The Trade Secrets
The baseball game droned on in the background, another Sunday of watching wealthy men chase balls while our marriage quietly disintegrated. Mark's iPhone sat on the kitchen counter, screen lighting up every few minutes with messages he'd angle away from me.
I'd started taking vitamin D supplements last month — the doctor said I was deficient, but I knew the real deficiency was in this house, in this life we'd built together.
'You're my best friend,' Mark had told me seven years ago, pressed against the wall of that shitty apartment in Queens. Now I watched him from the doorway, his thumb hovering over his phone, that familiar flinch when I entered the room.
The corporate spy angle had been my theory for weeks. His company had just launched that IPO. Competitors would pay anything for insider information. I'd even gone so far as to install that tracking app on his phone — yes, I'd become the spy in my own marriage.
But the truth, when it came, was so much worse than industrial espionage.
He left his phone unlocked when he went to the bathroom that night — careless, unlike him. I didn't want to look. Some part of me preferred the mystery, the possibility that I was paranoid, that the vitamin deficiency really was making me crazy.
Her name was Sarah. She worked in accounting. They'd been meeting for lunch at that place downtown — the one with the terrible sandwiches we used to joke about. The messages were mundane and devastating in equal measure.
'She doesn't understand me.'
'I feel alive when I'm with you.'
The baseball game ended. I heard the crowd's roar from the living room, that collective release of men who'd invested three hours in something that ultimately meant nothing.
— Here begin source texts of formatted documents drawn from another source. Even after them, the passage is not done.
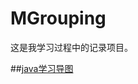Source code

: # MGrouping
这是我学习过程中的记录项目。

##[java学习导图](http://naotu.baidu.com/file/d195889fb98102358cff5eea5634aa50?token=cd437c7b11ce1b3c)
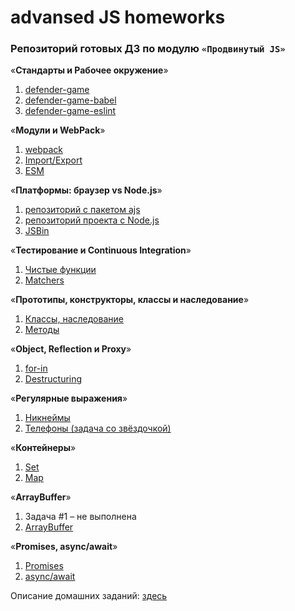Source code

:# advansed JS homeworks

### Репозиторий готовых ДЗ по модулю `«Продвинутый JS»`

«**Стандарты и Рабочее окружение**»
1. [defender-game](https://github.com/KoensBerg/advanced-js-homeworks/tree/master/defender-game)
2. [defender-game-babel](https://github.com/KoensBerg/advanced-js-homeworks/tree/master/defender-game-babel)
3. [defender-game-eslint](https://github.com/KoensBerg/advanced-js-homeworks/tree/master/defender-game-eslint)

«**Модули и WebPack**»
1. [webpack](https://github.com/KoensBerg/advanced-js-homeworks/tree/master/webpack)
2. [Import/Export](https://github.com/KoensBerg/advanced-js-homeworks/tree/master/import-export)
3. [ESM](https://github.com/KoensBerg/advanced-js-homeworks/tree/master/ESM)

«**Платформы: браузер vs Node.js**»
1. [репозиторий с пакетом ajs](https://github.com/KoensBerg/ajs)
2. [репозиторий проекта с Node.js](https://github.com/KoensBerg/use-package-ajs-for-node)
3. [JSBin](https://jsbin.com/racakaj/edit?html,console)

«**Тестирование и Continuous Integration**»
1. [Чистые функции](https://github.com/KoensBerg/unit-testing-1__cleaning-function)
2. [Matchers](https://github.com/KoensBerg/unit-testing-2__matchers)

«**Прототипы, конструкторы, классы и наследование**»
1. [Классы, наследование](https://github.com/KoensBerg/ajs-oop-1)
2. [Методы](https://github.com/KoensBerg/ajs-oop-2)

«**Object, Reflection и Proxy**»
1. [for-in](https://github.com/KoensBerg/ajs-advanced-1)
2. [Destructuring](https://github.com/KoensBerg/ajs-advanced-2)

«**Регулярные выражения**»
1. [Никнеймы](https://github.com/KoensBerg/ajs-regex-1)
2. [Телефоны (задача со звёздочкой)](https://github.com/KoensBerg/ajs-regex-2)

«**Контейнеры**»
1. [Set](https://github.com/KoensBerg/ajs-containers-1)
2. [Map](https://github.com/KoensBerg/ajs-containers-2)

«**ArrayBuffer**»
1. Задача #1 – не выполнена
2. [ArrayBuffer](https://github.com/KoensBerg/ajs-ArrayBuffer-2)

«**Promises, async/await**»
1. [Promises](https://github.com/KoensBerg/ajs-Promises-1-Promises)
2. [async/await](https://github.com/KoensBerg/ajs-Promises-2-async_await)

Описание домашних заданий: [здесь](https://github.com/KoensBerg/ajs-homeworks-descriptions/tree/ajs8)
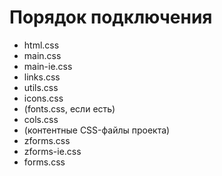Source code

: Порядок подключения
===================

* html.css
* main.css
* main-ie.css
* links.css
* utils.css
* icons.css
* (fonts.css, если есть)
* cols.css
* (контентные CSS-файлы проекта)
* zforms.css
* zforms-ie.css
* forms.css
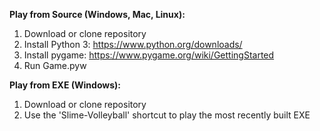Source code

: **Play from Source (Windows, Mac, Linux):**
1. Download or clone repository
2. Install Python 3: https://www.python.org/downloads/
3. Install pygame: https://www.pygame.org/wiki/GettingStarted
4. Run Game.pyw

**Play from EXE (Windows):**
1. Download or clone repository
2. Use the 'Slime-Volleyball' shortcut to play the most recently built EXE
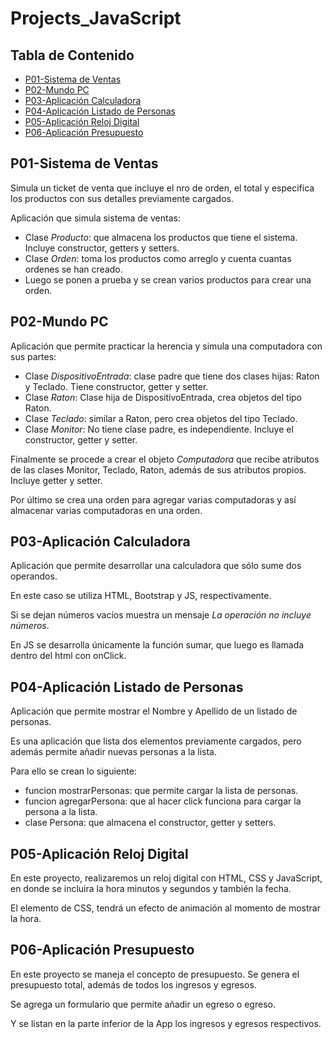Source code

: # Projects_JavaScript

## Tabla de Contenido

* [P01-Sistema de Ventas](#sistemaventas)
* [P02-Mundo PC](#mundoPC)
* [P03-Aplicación Calculadora](#appCalculadora)
* [P04-Aplicación Listado de Personas](#appPersonas)
* [P05-Aplicación Reloj Digital](#appReloj)
* [P06-Aplicación Presupuesto](#appPresupuesto)

## P01-Sistema de Ventas

Simula un ticket de venta que incluye el nro de orden, el total y especifica los productos con sus detalles previamente cargados.

Aplicación que simula sistema de ventas:
* Clase _Producto_: que almacena los productos que tiene el sistema. Incluye constructor, getters y setters.
* Clase _Orden_: toma los productos como arreglo y cuenta cuantas ordenes se han creado.
* Luego se ponen a prueba y se crean varios productos para crear una orden.

## P02-Mundo PC

Aplicación que permite practicar la herencia y simula una computadora con sus partes:
* Clase _DispositivoEntrada_: clase padre que tiene dos clases hijas: Raton y Teclado. Tiene constructor, getter y setter.
* Clase _Raton_: Clase hija de DispositivoEntrada, crea objetos del tipo Raton.
* Clase _Teclado_: similar a Raton, pero crea objetos del tipo Teclado.
* Clase _Monitor_: No tiene clase padre, es independiente. Incluye el constructor, getter y setter.

Finalmente se procede a crear el objeto _Computadora_ que recibe atributos de las clases Monitor, Teclado, Raton, además de sus atributos propios. Incluye getter y setter.

Por último se crea una orden para agregar varias computadoras y así almacenar varias computadoras en una orden.

## P03-Aplicación Calculadora

Aplicación que permite desarrollar una calculadora que sólo sume dos operandos.

En este caso se utiliza HTML, Bootstrap y JS, respectivamente.

Si se dejan números vacíos muestra un mensaje _La operación no incluye números_.

En JS se desarrolla únicamente la función sumar, que luego es llamada dentro del html con onClick.

## P04-Aplicación Listado de Personas

Aplicación que permite mostrar el Nombre y Apellido de un listado de personas.

Es una aplicación que lista dos elementos previamente cargados, pero además permite añadir nuevas personas a la lista.

Para ello se crean lo siguiente:
* funcion mostrarPersonas: que permite cargar la lista de personas.
* funcion agregarPersona: que al hacer click funciona para cargar la persona a la lista.
* clase Persona: que almacena el constructor, getter y setters.

## P05-Aplicación Reloj Digital

En este proyecto, realizaremos un reloj digital con HTML, CSS y JavaScript, en donde se incluira la hora minutos y segundos y también la fecha. 

El elemento de CSS, tendrá un efecto de animación al momento de mostrar la hora.

## P06-Aplicación Presupuesto

En este proyecto se maneja el concepto de presupuesto. Se genera el presupuesto total, además de todos los ingresos y egresos.

Se agrega un formulario que permite añadir un egreso o egreso.

Y se listan en la parte inferior de la App los ingresos y egresos respectivos.

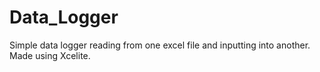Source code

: # Data_Logger

Simple data logger reading from one excel file and inputting into another. 
Made using Xcelite.
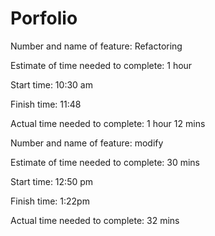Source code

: # Porfolio


Number and name of feature: Refactoring

Estimate of time needed to complete: 1 hour 

Start time: 10:30 am

Finish time: 11:48

Actual time needed to complete: 1 hour 12 mins

Number and name of feature: modify 

Estimate of time needed to complete: 30 mins

Start time: 12:50 pm 

Finish time: 1:22pm 

Actual time needed to complete: 32 mins 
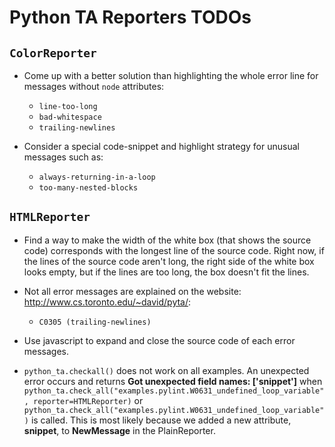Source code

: # Python TA Reporters TODOs

## `ColorReporter`

* Come up with a better solution than highlighting the whole error line for messages without `node` attributes:

    * `line-too-long`
    * `bad-whitespace`
    * `trailing-newlines`

* Consider a special code-snippet and highlight strategy for unusual messages such as:

    * `always-returning-in-a-loop`
    * `too-many-nested-blocks`

## `HTMLReporter`

* Find a way to make the width of the white box (that shows the source code) corresponds with the longest line of the source code. Right now, if the lines of the source code aren't long, the right side of the white box looks empty, but if the lines are too long, the box doesn't fit the lines.

* Not all error messages are explained on the website: http://www.cs.toronto.edu/~david/pyta/:

    * `C0305 (trailing-newlines)`

* Use javascript to expand and close the source code of each error messages.

* `python_ta.checkall()` does not work on all examples. An unexpected error occurs and returns **Got unexpected field names: ['snippet']** when `python_ta.check_all("examples.pylint.W0631_undefined_loop_variable", reporter=HTMLReporter)` or `python_ta.check_all("examples.pylint.W0631_undefined_loop_variable")` is called. This is most likely because we added a new attribute, **snippet**, to **NewMessage** in the PlainReporter. 
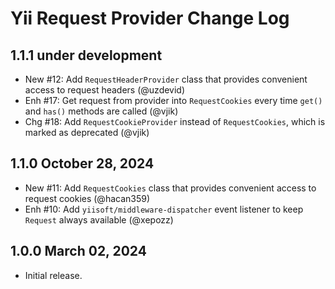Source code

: # Yii Request Provider Change Log

## 1.1.1 under development

- New #12: Add `RequestHeaderProvider` class that provides convenient access to request headers (@uzdevid)
- Enh #17: Get request from provider into `RequestCookies` every time `get()` and `has()` methods are called (@vjik)
- Chg #18: Add `RequestCookieProvider` instead of `RequestCookies`, which is marked as deprecated (@vjik)

## 1.1.0 October 28, 2024

- New #11: Add `RequestCookies` class that provides convenient access to request cookies (@hacan359)
- Enh #10: Add `yiisoft/middleware-dispatcher` event listener to keep `Request` always available (@xepozz)

## 1.0.0 March 02, 2024

- Initial release.
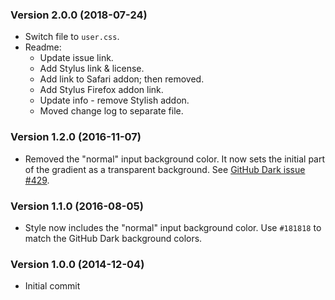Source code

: ### Version 2.0.0 (2018-07-24)

* Switch file to `user.css`.
* Readme:
  * Update issue link.
  * Add Stylus link & license.
  * Add link to Safari addon; then removed.
  * Add Stylus Firefox addon link.
  * Update info - remove Stylish addon.
  * Moved change log to separate file.

### Version 1.2.0 (2016-11-07)

* Removed the "normal" input background color. It now sets the initial part of the gradient as a transparent background. See [GitHub Dark issue #429](https://github.com/StylishThemes/GitHub-Dark/issues/429).

### Version 1.1.0 (2016-08-05)

* Style now includes the "normal" input background color. Use `#181818` to match the GitHub Dark background colors.

### Version 1.0.0 (2014-12-04)

* Initial commit
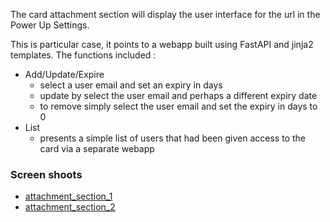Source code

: The card attachment section will display the user interface for the url in the Power Up Settings.

This is particular case, it points to a webapp built using FastAPI and jinja2 templates. The functions included :
- Add/Update/Expire
  - select a user email and set an expiry in days
  - update by select the user email and perhaps a different expiry date
  - to remove simply select the user email and set the expiry in days to 0
- List
  - presents a simple list of users that had been given access to the card via a separate webapp

### Screen shoots
- [attachment_section_1](https://drive.google.com/file/d/1d19TIP6kc7Eqj9a8_9A1rDZxrhKXVv1t/view?usp=sharing)
- [attachment_section_2](https://drive.google.com/file/d/14ehixNj7uhiuYRMB_qsTNW5dIkbde5_e/view?usp=sharing)
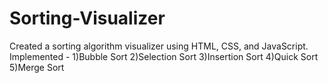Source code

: # Sorting-Visualizer
Created a sorting algorithm visualizer using HTML, CSS, and JavaScript.
Implemented -
      1)Bubble Sort
      2)Selection Sort
      3)Insertion Sort
      4)Quick Sort
      5)Merge Sort
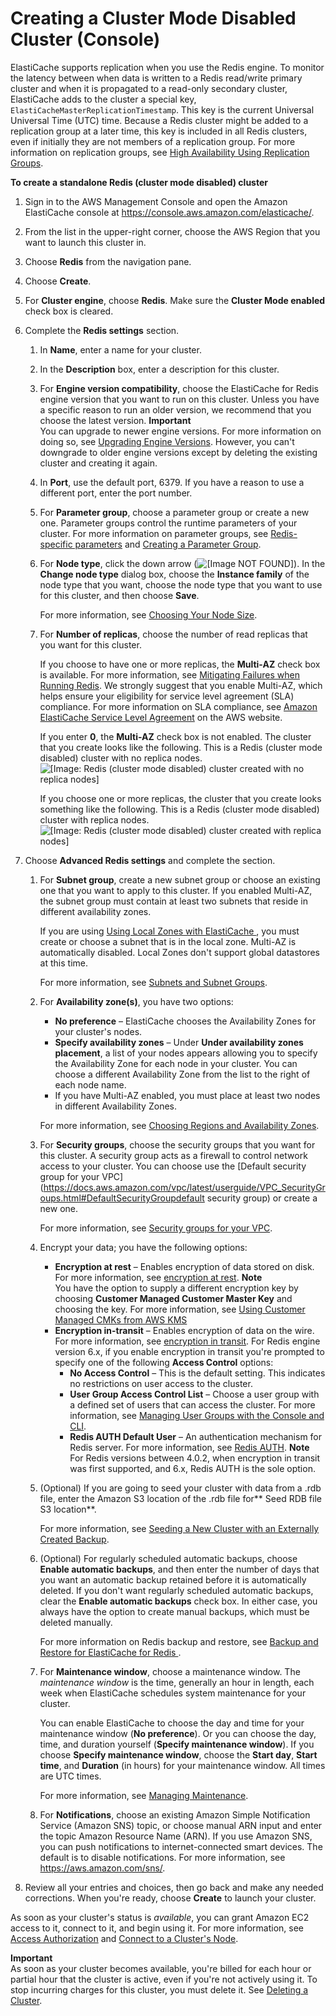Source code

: # Creating a Cluster Mode Disabled Cluster \(Console\)<a name="Clusters.Create.CON.Redis"></a>

ElastiCache supports replication when you use the Redis engine\. To monitor the latency between when data is written to a Redis read/write primary cluster and when it is propagated to a read\-only secondary cluster, ElastiCache adds to the cluster a special key, `ElastiCacheMasterReplicationTimestamp`\. This key is the current Universal Universal Time \(UTC\) time\. Because a Redis cluster might be added to a replication group at a later time, this key is included in all Redis clusters, even if initially they are not members of a replication group\. For more information on replication groups, see [High Availability Using Replication Groups](Replication.md)\.

**To create a standalone Redis \(cluster mode disabled\) cluster**

1. Sign in to the AWS Management Console and open the Amazon ElastiCache console at [https://console\.aws\.amazon\.com/elasticache/](https://console.aws.amazon.com/elasticache/)\.

1. From the list in the upper\-right corner, choose the AWS Region that you want to launch this cluster in\.

1. Choose **Redis** from the navigation pane\.

1. Choose **Create**\.

1. For **Cluster engine**, choose **Redis**\. Make sure the **Cluster Mode enabled** check box is cleared\.

1. Complete the **Redis settings** section\.

   1. In **Name**, enter a name for your cluster\.

   1. In the **Description** box, enter a description for this cluster\.

   1. For **Engine version compatibility**, choose the ElastiCache for Redis engine version that you want to run on this cluster\. Unless you have a specific reason to run an older version, we recommend that you choose the latest version\.
**Important**  
You can upgrade to newer engine versions\. For more information on doing so, see [Upgrading Engine Versions](VersionManagement.md)\. However, you can't downgrade to older engine versions except by deleting the existing cluster and creating it again\.

   1. In **Port**, use the default port, 6379\. If you have a reason to use a different port, enter the port number\.

   1. For **Parameter group**, choose a parameter group or create a new one\. Parameter groups control the runtime parameters of your cluster\. For more information on parameter groups, see [Redis\-specific parameters](ParameterGroups.Redis.md) and [Creating a Parameter Group](ParameterGroups.Creating.md)\.

   1. For **Node type**, click the down arrow \(![\[Image NOT FOUND\]](http://docs.aws.amazon.com/AmazonElastiCache/latest/red-ug/images/ElastiCache-DnArrow.png)\)\. In the **Change node type** dialog box, choose the **Instance family** of the node type that you want, choose the node type that you want to use for this cluster, and then choose **Save**\.

      For more information, see [Choosing Your Node Size](nodes-select-size.md#CacheNodes.SelectSize)\.

   1. For **Number of replicas**, choose the number of read replicas that you want for this cluster\.

      If you choose to have one or more replicas, the **Multi\-AZ** check box is available\. For more information, see [Mitigating Failures when Running Redis](FaultTolerance.md#FaultTolerance.Redis)\. We strongly suggest that you enable Multi\-AZ, which helps ensure your eligibility for service level agreement \(SLA\) compliance\. For more information on SLA compliance, see [Amazon ElastiCache Service Level Agreement](https://aws.amazon.com/elasticache/sla/) on the AWS website\.

      If you enter **0**, the **Multi\-AZ** check box is not enabled\. The cluster that you create looks like the following\. This is a Redis \(cluster mode disabled\) cluster with no replica nodes\.  
![\[Image: Redis (cluster mode disabled) cluster created with no replica nodes\]](http://docs.aws.amazon.com/AmazonElastiCache/latest/red-ug/images/ElastiCache-Cluster-Redis-No-Replicas.png)

      If you choose one or more replicas, the cluster that you create looks something like the following\. This is a Redis \(cluster mode disabled\) cluster with replica nodes\.  
![\[Image: Redis (cluster mode disabled) cluster created with replica nodes\]](http://docs.aws.amazon.com/AmazonElastiCache/latest/red-ug/images/ElastiCacheClusters-CSN-Redis-Replicas.png)

1. Choose **Advanced Redis settings** and complete the section\.

   1. For **Subnet group**, create a new subnet group or choose an existing one that you want to apply to this cluster\. If you enabled Multi\-AZ, the subnet group must contain at least two subnets that reside in different availability zones\.

      If you are using [Using Local Zones with ElastiCache ](Local_zones.md), you must create or choose a subnet that is in the local zone\. Multi\-AZ is automatically disabled\. Local Zones don't support global datastores at this time\.

      For more information, see [Subnets and Subnet Groups](SubnetGroups.md)\.

   1. For **Availability zone\(s\)**, you have two options:
      + **No preference** – ElastiCache chooses the Availability Zones for your cluster's nodes\.
      + **Specify availability zones** – Under **Under availability zones placement**, a list of your nodes appears allowing you to specify the Availability Zone for each node in your cluster\. You can choose a different Availability Zone from the list to the right of each node name\.
      + If you have Multi\-AZ enabled, you must place at least two nodes in different Availability Zones\.

      For more information, see [Choosing Regions and Availability Zones](RegionsAndAZs.md)\.

   1. For **Security groups**, choose the security groups that you want for this cluster\. A security group acts as a firewall to control network access to your cluster\. You can choose use the [Default security group for your VPC](https://docs.aws.amazon.com/vpc/latest/userguide/VPC_SecurityGroups.html#DefaultSecurityGroupdefault security group) or create a new one\.

      For more information, see [Security groups for your VPC](https://docs.aws.amazon.com/vpc/latest/userguide/VPC_SecurityGroups.html)\.

   1. Encrypt your data; you have the following options:
      + **Encryption at rest** – Enables encryption of data stored on disk\. For more information, see [encryption at rest](https://docs.aws.amazon.com/AmazonElastiCache/latest/red-ug/at-rest-encryption.html)\.
**Note**  
You have the option to supply a different encryption key by choosing **Customer Managed Customer Master Key** and choosing the key\. For more information, see [Using Customer Managed CMKs from AWS KMS](https://docs.aws.amazon.com/AmazonElastiCache/latest/red-ug/at-rest-encryption.html#using-customer-managed-keys-for-elasticache-security)
      + **Encryption in\-transit** – Enables encryption of data on the wire\. For more information, see [encryption in transit](https://docs.aws.amazon.com/AmazonElastiCache/latest/red-ug/in-transit-encryption.html)\. For Redis engine version 6\.x, if you enable encryption in transit you're prompted to specify one of the following **Access Control** options:
        + **No Access Control** – This is the default setting\. This indicates no restrictions on user access to the cluster\.
        + **User Group Access Control List** – Choose a user group with a defined set of users that can access the cluster\. For more information, see [Managing User Groups with the Console and CLI](Clusters.RBAC.md#User-Groups)\.
        + **Redis AUTH Default User** – An authentication mechanism for Redis server\. For more information, see [Redis AUTH](https://docs.aws.amazon.com/AmazonElastiCache/latest/red-ug/auth.html)\.
**Note**  
For Redis versions between 4\.0\.2, when encryption in transit was first supported, and 6\.x, Redis AUTH is the sole option\.

   1. \(Optional\) If you are going to seed your cluster with data from a \.rdb file, enter the Amazon S3 location of the \.rdb file for** Seed RDB file S3 location**\.

      For more information, see [Seeding a New Cluster with an Externally Created Backup](backups-seeding-redis.md)\.

   1. \(Optional\) For regularly scheduled automatic backups, choose **Enable automatic backups**, and then enter the number of days that you want an automatic backup retained before it is automatically deleted\. If you don't want regularly scheduled automatic backups, clear the **Enable automatic backups** check box\. In either case, you always have the option to create manual backups, which must be deleted manually\.

      For more information on Redis backup and restore, see [Backup and Restore for ElastiCache for Redis ](backups.md)\.

   1. For **Maintenance window**, choose a maintenance window\. The *maintenance window* is the time, generally an hour in length, each week when ElastiCache schedules system maintenance for your cluster\. 

      You can enable ElastiCache to choose the day and time for your maintenance window \(**No preference**\)\. Or you can choose the day, time, and duration yourself \(**Specify maintenance window**\)\. If you choose **Specify maintenance window**, choose the **Start day**, **Start time**, and **Duration** \(in hours\) for your maintenance window\. All times are UTC times\.

      For more information, see [Managing Maintenance](maintenance-window.md)\.

   1. For **Notifications**, choose an existing Amazon Simple Notification Service \(Amazon SNS\) topic, or choose manual ARN input and enter the topic Amazon Resource Name \(ARN\)\. If you use Amazon SNS, you can push notifications to internet\-connected smart devices\. The default is to disable notifications\. For more information, see [https://aws\.amazon\.com/sns/](https://aws.amazon.com/sns/)\.

1. Review all your entries and choices, then go back and make any needed corrections\. When you're ready, choose **Create** to launch your cluster\.

As soon as your cluster's status is *available*, you can grant Amazon EC2 access to it, connect to it, and begin using it\. For more information, see [Access Authorization](GettingStarted.AuthorizeAccess.md) and [Connect to a Cluster's Node](GettingStarted.ConnectToCacheNode.md)\.

**Important**  
As soon as your cluster becomes available, you're billed for each hour or partial hour that the cluster is active, even if you're not actively using it\. To stop incurring charges for this cluster, you must delete it\. See [Deleting a Cluster](Clusters.Delete.md)\. 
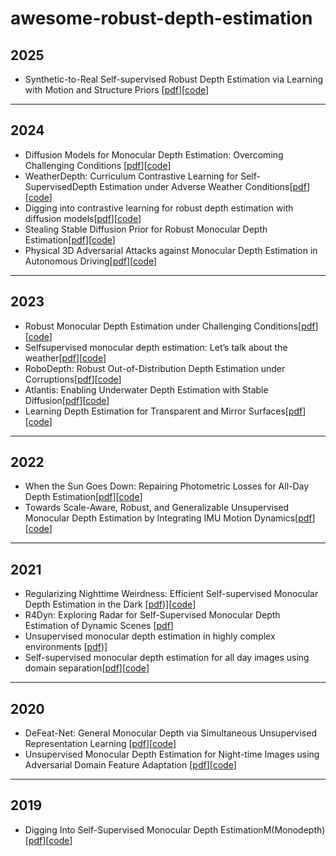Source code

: # awesome-robust-depth-estimation
## 2025
- Synthetic-to-Real Self-supervised Robust Depth Estimation via Learning with Motion and Structure Priors [[pdf](https://arxiv.org/abs/2503.20211)][[code](https://github.com/DavidYan2001/Synthetic2Real-Depth)]
---
## 2024
- Diffusion Models for Monocular Depth Estimation: Overcoming Challenging Conditions [[pdf](https://arxiv.org/abs/2407.16698)][[code](https://github.com/fabiotosi92/Diffusion4RobustDepth?tab=readme-ov-file#file_cabinet-dataset)]
- WeatherDepth: Curriculum Contrastive Learning for Self-SupervisedDepth Estimation under Adverse Weather Conditions[[pdf](https://arxiv.org/pdf/2310.05556)][[code](https://github.com/wangjiyuan9/WeatherDepth)]
- Digging into contrastive learning for robust depth estimation with diffusion models[[pdf](https://arxiv.org/pdf/2404.09831)][[code](https://github.com/wangjiyuan9/D4RD)]
- Stealing Stable Diffusion Prior for Robust Monocular Depth Estimation[[pdf](https://arxiv.org/abs/2403.05056)][[code](https://github.com/hitcslj/UDE)]
- Physical 3D Adversarial Attacks against Monocular Depth Estimation in Autonomous Driving[[pdf](https://arxiv.org/abs/2403.17301)][[code](https://github.com/CVLAB-Unibo/Depth4ToM-code#-learning-depth-estimation-for-transparent-and-mirror-surfaces-iccv-2023-)]

---
## 2023
- Robust Monocular Depth Estimation under Challenging Conditions[[pdf](https://arxiv.org/abs/2308.09711)][[code](https://github.com/md4all/md4all)]
- Selfsupervised monocular depth estimation: Let’s talk about the weather[[pdf](https://arxiv.org/pdf/2307.08357)][[code](https://github.com/kieran514/robustdepth)]
- RoboDepth: Robust Out-of-Distribution Depth Estimation under Corruptions[[pdf](https://arxiv.org/pdf/2310.15171)][[code](https://github.com/ldkong1205/RoboDepth)]
- Atlantis: Enabling Underwater Depth Estimation with Stable Diffusion[[pdf](https://arxiv.org/pdf/2312.12471)][[code](https://github.com/zkawfanx/Atlantis)]
- Learning Depth Estimation for Transparent and Mirror Surfaces[[pdf](https://arxiv.org/abs/2307.15052)][[code](https://github.com/zkawfanx/Atlantis)]
---
## 2022
- When the Sun Goes Down: Repairing Photometric Losses for All-Day Depth Estimation[[pdf](https://arxiv.org/abs/2206.13850)][[code](https://github.com/madhubabuv/AllDay-DeMoN)]
- Towards Scale-Aware, Robust, and Generalizable Unsupervised Monocular Depth Estimation by Integrating IMU Motion Dynamics[[pdf](https://arxiv.org/abs/2207.04680)][[code](https://github.com/SenZHANG-GitHub/ekf-imu-depth)]
---
## 2021
- Regularizing Nighttime Weirdness: Efficient Self-supervised Monocular Depth Estimation in the Dark [[pdf](https://arxiv.org/abs/2108.03830))][[code](https://github.com/w2kun/RNW)]
- R4Dyn: Exploring Radar for Self-Supervised Monocular Depth Estimation of Dynamic Scenes [[pdf](https://arxiv.org/pdf/2108.04814)]
- Unsupervised monocular depth estimation in highly complex environments [[pdf](https://arxiv.org/abs/2107.13137))]
- Self-supervised monocular depth estimation for all day images using domain separation[[pdf](https://arxiv.org/pdf/2108.07628)][[code](https://github.com/LINA-lln/ADDS-DepthNet)]
---
## 2020
- DeFeat-Net: General Monocular Depth via Simultaneous Unsupervised Representation Learning [[pdf](https://arxiv.org/pdf/2003.13446)][[code](https://github.com/jspenmar/DeFeat-Net)]
- Unsupervised Monocular Depth Estimation for Night-time Images using Adversarial Domain Feature Adaptation [[pdf](https://arxiv.org/abs/2010.01402)][[code](https://github.com/jspenmar/DeFeat-Net)]

---
## 2019
- Digging Into Self-Supervised Monocular Depth EstimationM(Monodepth) [[pdf](https://arxiv.org/pdf/1806.01260)][[code](https://github.com/nianticlabs/monodepth2)]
When Mark came back, I was sitting at the kitchen table, his phone between us like a weapon I didn't know how to use.
'Explain,' I said.
He didn't even try to deny it. That was the worst part — the absence of fight, like he'd been waiting for this moment, for me to catch him so he could finally stop pretending.
'I was going to tell you,' he said.
'When?'
'After the Series.'
And there it was — his timeline, his convenience. The baseball metaphor almost funny in its cruelty. I'd been traded without my consent, released from a team I hadn't known I could leave.
I packed that night. The vitamins stayed on the counter — let him deal with the deficiency now.